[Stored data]
........

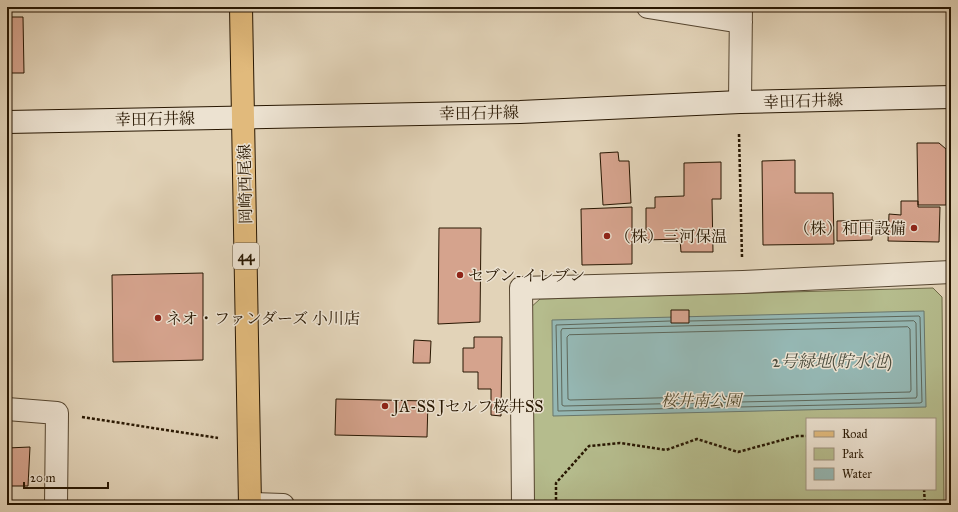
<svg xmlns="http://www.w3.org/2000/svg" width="958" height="512" viewBox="0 0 958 512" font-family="'IM FELL Great Primer','Noto Serif JP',serif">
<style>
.green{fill:#b5bc8d;stroke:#6e6a48;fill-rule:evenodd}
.water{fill:#95b7b3;stroke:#69776c}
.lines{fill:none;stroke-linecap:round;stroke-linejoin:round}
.shore{stroke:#5e675a;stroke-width:1}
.building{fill:#d5a38d;stroke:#281702}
.street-casing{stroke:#564630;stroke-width:24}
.secondary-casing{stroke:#281702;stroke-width:24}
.primary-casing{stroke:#281702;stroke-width:24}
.path{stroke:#281702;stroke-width:2.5;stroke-dasharray:3 2;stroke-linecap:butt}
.street{stroke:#ece2d1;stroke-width:22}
.secondary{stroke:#ece2d1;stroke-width:22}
.primary{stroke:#e1ba7c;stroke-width:22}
.poi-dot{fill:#8f2418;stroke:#ece2d1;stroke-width:1.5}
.labels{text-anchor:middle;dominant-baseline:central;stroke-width:3;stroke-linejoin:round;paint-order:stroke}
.shield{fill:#ece2d1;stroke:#635440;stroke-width:1}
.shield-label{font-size:15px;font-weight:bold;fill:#281702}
.street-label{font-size:16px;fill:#281702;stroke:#ece2d1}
.poi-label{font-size:16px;fill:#281702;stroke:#ece2d1;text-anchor:start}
.park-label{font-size:16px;font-style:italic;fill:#52492c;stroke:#ece2d1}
.water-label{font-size:17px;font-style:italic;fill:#4e4f40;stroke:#ece2d1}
</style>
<rect width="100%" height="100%" fill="#e2d3b8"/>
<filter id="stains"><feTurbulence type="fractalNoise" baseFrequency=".005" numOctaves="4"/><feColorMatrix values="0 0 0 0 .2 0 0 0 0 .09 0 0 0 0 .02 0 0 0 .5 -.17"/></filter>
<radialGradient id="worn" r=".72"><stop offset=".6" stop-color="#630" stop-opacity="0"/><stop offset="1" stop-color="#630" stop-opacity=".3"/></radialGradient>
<path class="green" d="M 933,288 L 942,297 L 944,505 L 533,505 L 529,309 L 540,299 ZM 807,419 L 935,419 L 935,489 L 807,489 Z"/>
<path class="water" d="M 924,311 L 926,407 L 553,416 L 552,320 Z"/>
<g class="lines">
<path class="shore" d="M 670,321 L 556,325 L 558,411 L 920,403 L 922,402 L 920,317 L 919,316 L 690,321
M 914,321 L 916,323 L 917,396 L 916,398 L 564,406 L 562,405 L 561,331 L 562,329 Z
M 908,327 L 910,329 L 911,390 L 910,392 L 570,400 L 568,399 L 567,337 L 569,335 Z"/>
</g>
<path class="building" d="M 7,17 L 23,17 L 24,73 L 7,73 Z
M 917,143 L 939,143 L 946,149 L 946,205 L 918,205 Z
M 618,152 L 619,161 L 629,161 L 631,203 L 603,205 L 600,153 Z
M 795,160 L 795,193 L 833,193 L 834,244 L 763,245 L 762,161 Z
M 721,162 L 721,199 L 712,199 L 713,252 L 681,252 L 680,239 L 646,240 L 646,208 L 655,208 L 655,197 L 684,196 L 684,163 Z
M 901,201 L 918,201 L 918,207 L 940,207 L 939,242 L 888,241 L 889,214 L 901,215 Z
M 632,207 L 632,264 L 582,265 L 581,209 Z
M 873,220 L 872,240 L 837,241 L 837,221 Z
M 439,228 L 481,228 L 480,322 L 438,324 Z
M 203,273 L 203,360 L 113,362 L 112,275 Z
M 671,310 L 689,310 L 689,323 L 671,323 Z
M 474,337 L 502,337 L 501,416 L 491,415 L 491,389 L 478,389 L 478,372 L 463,372 L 463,348 L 474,348 Z
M 414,340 L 431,341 L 430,363 L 413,363 Z
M 336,399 L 428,401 L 427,437 L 335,435 Z
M 30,447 L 28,486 L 7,486 L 7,448 Z"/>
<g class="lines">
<defs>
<path id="street" d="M 648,7 L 741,22
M 740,102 L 741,7
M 7,409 L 57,413 L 56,505
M 250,504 L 283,505
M 523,505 L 521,288 L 743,282 L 951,272"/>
<path id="secondary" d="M 7,122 L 520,112 L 740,102 L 951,97"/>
<path id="primary" d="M 241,7 L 250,505"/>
</defs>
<use href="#street" class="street-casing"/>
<use href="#secondary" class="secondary-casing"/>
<use href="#primary" class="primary-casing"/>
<path class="path" d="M 739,134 L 742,257
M 82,417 L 218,438
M 924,489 L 925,505
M 925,502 L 951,505
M 556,505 L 556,483 L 589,446 L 620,443 L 666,450 L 697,439 L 738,452 L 797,436 L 807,436"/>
<use href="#street" class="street"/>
<use href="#secondary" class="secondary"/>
<use href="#primary" class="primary"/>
</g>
<g class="poi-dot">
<circle cx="914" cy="228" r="4"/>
<circle cx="607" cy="236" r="4"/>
<circle cx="460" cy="275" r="4"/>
<circle cx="158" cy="318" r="4"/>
<circle cx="385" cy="406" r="4"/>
</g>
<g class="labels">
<rect class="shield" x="233" y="243" width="26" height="26" rx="3"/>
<g class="shield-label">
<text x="246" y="256">44</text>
</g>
<g class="street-label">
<text transform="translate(803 101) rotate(-2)">幸田石井線</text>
<text transform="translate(479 113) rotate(-1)">幸田石井線</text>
<text transform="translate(155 119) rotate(-1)">幸田石井線</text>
<text transform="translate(245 184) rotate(-91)">岡崎西尾線</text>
</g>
<g class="poi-label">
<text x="906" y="228" text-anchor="end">（株）和田設備</text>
<text x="615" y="236">（株）三河保温</text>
<text x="468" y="275">セブン-イレブン</text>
<text x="166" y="318">ネオ・ファンダーズ 小川店</text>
<text x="393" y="406">JA-SS Jセルフ桜井SS</text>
</g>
<g class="park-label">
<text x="701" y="400">桜井南公園</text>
</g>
<g class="water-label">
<text x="832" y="361">2号緑地(貯水池)</text>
</g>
</g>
<rect width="958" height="512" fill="none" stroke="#e2d3b8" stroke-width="24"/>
<rect x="8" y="8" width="942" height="496" fill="none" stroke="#281702" stroke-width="2"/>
<rect x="12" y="12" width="934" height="488" fill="none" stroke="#281702"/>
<rect x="806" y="418" width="130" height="72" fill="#ece2d1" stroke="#9e917e"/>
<rect x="814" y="431" width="20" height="6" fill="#e1ba7c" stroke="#9e917e"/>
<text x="842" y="438" font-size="12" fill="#281702">Road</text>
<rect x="814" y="448" width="20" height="12" fill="#b5bc8d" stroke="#9e917e"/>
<text x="842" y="458" font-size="12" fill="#281702">Park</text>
<rect x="814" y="468" width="20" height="12" fill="#95b7b3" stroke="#9e917e"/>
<text x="842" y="478" font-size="12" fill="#281702">Water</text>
<path d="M24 482v6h84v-6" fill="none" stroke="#281702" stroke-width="2"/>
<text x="30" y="482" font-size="12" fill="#281702" stroke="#ece2d1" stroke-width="3" paint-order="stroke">20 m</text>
<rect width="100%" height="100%" filter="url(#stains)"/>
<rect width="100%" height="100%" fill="url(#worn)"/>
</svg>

........

YOUR GOAL
Using the entries above, return each line that includes the word "labels".

ANSWER
.labels{text-anchor:middle;dominant-baseline:central;stroke-width:3;stroke-linejoin:round;paint-order:stroke}
<g class="labels">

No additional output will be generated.